Data extract
Start of Block

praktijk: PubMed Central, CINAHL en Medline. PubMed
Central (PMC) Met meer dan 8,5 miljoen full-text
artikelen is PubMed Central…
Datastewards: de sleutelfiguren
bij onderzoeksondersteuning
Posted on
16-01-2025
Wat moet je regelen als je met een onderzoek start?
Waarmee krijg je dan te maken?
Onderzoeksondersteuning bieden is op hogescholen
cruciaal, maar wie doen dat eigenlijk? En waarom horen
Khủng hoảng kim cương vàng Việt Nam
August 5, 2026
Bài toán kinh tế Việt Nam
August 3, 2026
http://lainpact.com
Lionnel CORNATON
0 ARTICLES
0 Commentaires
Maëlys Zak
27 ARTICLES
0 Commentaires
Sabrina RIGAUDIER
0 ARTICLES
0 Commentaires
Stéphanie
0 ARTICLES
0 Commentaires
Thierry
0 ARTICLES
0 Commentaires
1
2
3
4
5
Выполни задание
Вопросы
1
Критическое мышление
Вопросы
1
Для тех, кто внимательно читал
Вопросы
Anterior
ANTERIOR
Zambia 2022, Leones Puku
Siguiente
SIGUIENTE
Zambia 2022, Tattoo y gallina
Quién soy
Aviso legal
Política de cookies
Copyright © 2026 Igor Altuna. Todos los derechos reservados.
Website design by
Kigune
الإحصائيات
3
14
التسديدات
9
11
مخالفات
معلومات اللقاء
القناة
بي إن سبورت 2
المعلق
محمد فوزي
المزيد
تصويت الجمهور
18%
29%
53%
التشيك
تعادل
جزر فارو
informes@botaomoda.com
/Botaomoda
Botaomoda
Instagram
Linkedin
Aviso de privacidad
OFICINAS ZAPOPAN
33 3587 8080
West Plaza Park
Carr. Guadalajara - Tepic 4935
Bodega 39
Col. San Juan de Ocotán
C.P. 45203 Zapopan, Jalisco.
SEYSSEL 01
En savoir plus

End of Block

What is required
In the listing, find every line with the word "Central" and state how many there are, nothing more.

Reply
3